Sadly the second light gave up tonight. The first one wouldn't charge and was replaced for another. Three weeks of use and the second one started having a hissy fit tonight. It started cycling through all the different light settings all by itself. Not good when your 8 miles into your ride and in the middle of nowhere. One minute it was blazing out a full 1600 lumens then the next minute it would change to the next setting and then the next. I headed back to Halfords to show them the problem and they've been more than helpful with me. As this is the second one I had problems with, ive declined a replacement and they've refunded me. When the light was working it was brilliant but i seem to of hit a batch of faulty ones and wouldn't trust another one now. Back to my old light now. Its not as bright but at least its reliable lol.


----------



## Slick (16 Oct 2019)

Funny, after reading this thread I looked out the light and recharged it and it switched itself off halfway through the morning commute. I gave it another chance and so far it's been fine. It will probably be a while before I stop carrying a spare though.


----------



## CXRAndy (17 Oct 2019)

I have had the NiteRider 750 for years. They are extremely bright, well made and simple to use. I understand they do more powerful models too, but 750 lumens is plenty. 

I would if riding during heavy rain dismantle the light apply silicone di electric grease to all joints and usb charge area. Mine filled with water in what could be described as biblical downpour of several hours. The light survived once I had dried it all out.

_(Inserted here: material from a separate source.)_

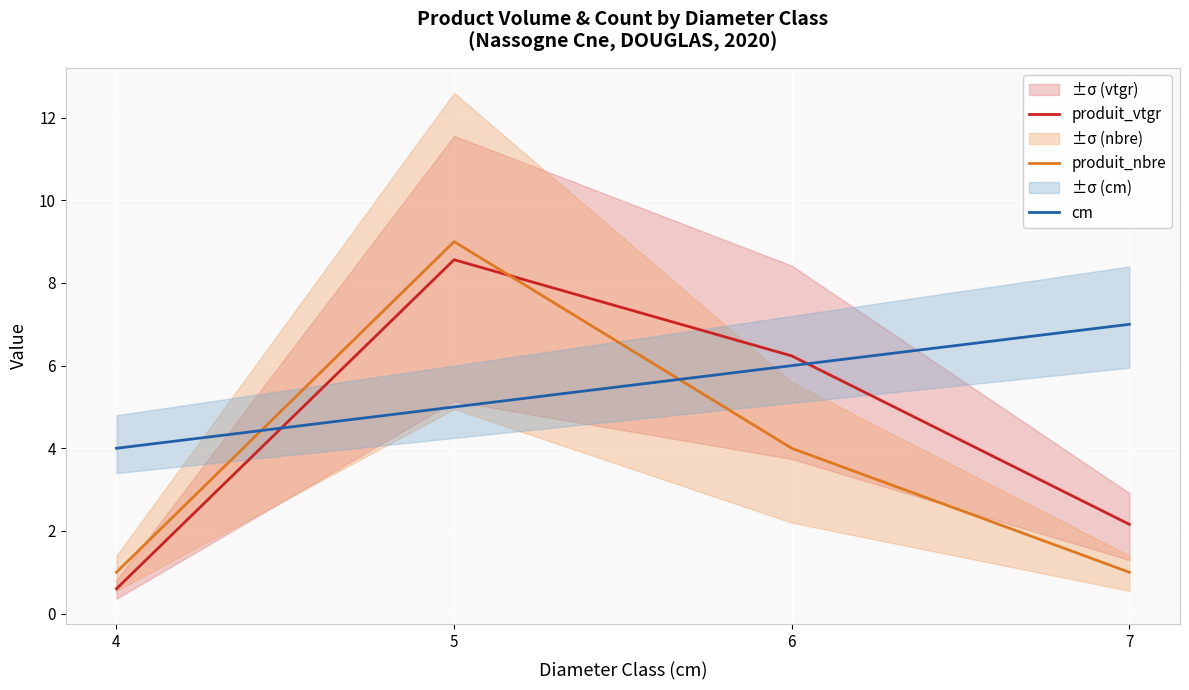

List the series in order of their overall mean, lowest first.

produit_nbre, produit_vtgr, cm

I lost that day a power meter, cadence speed sensor due to water ingress.


----------



## sleuthey (19 Oct 2019)

Quite helpful reading This thread. I'm in the process of choosing another light around the £20 mark and have narrowed it down to A 1000L which I had a good feeling about and also a 2600L for the same buck. Think I will get the 1000L as people are suggesting that is ample for unlit paths??


----------



## si_c (19 Oct 2019)

Lumens are broadly irrelevant in terms of enough light for a bike to see with when riding. More important are the optics as they place the light where you need it to see. A cheaper light with lots of lumens simply floods the area with light - great if you want to see the bats in the trees 200ft above your head, less good if you don't want to blind oncoming traffic.


----------



## SuperHans123 (21 Dec 2019)

Used mine on tonight's dog walk.
Full chat mode:-


----------



## Sunny Portrush (21 Dec 2019)

There`s a cyclops waiting for you at the end of that path.....


----------



## SuperHans123 (21 Dec 2019)

Sunny Portrush said:


> There`s a cyclops waiting for you at the end of that path.....


I made it home ok.
He must have been blinded by the beam and having just the one eye can't have been easy for him.


----------



## HLaB (21 Dec 2019)

Im running two 400 lumen lights, they never have touch wood but I like the redundancy of having two. If I was doing a lot of off roading or my eyesight was failing I might get something more powerful but my current setup is good for me on unlit lanes and cycle paths (namely the unlit busway) without being too OTT and blinding on coming drivers/cyclists.


----------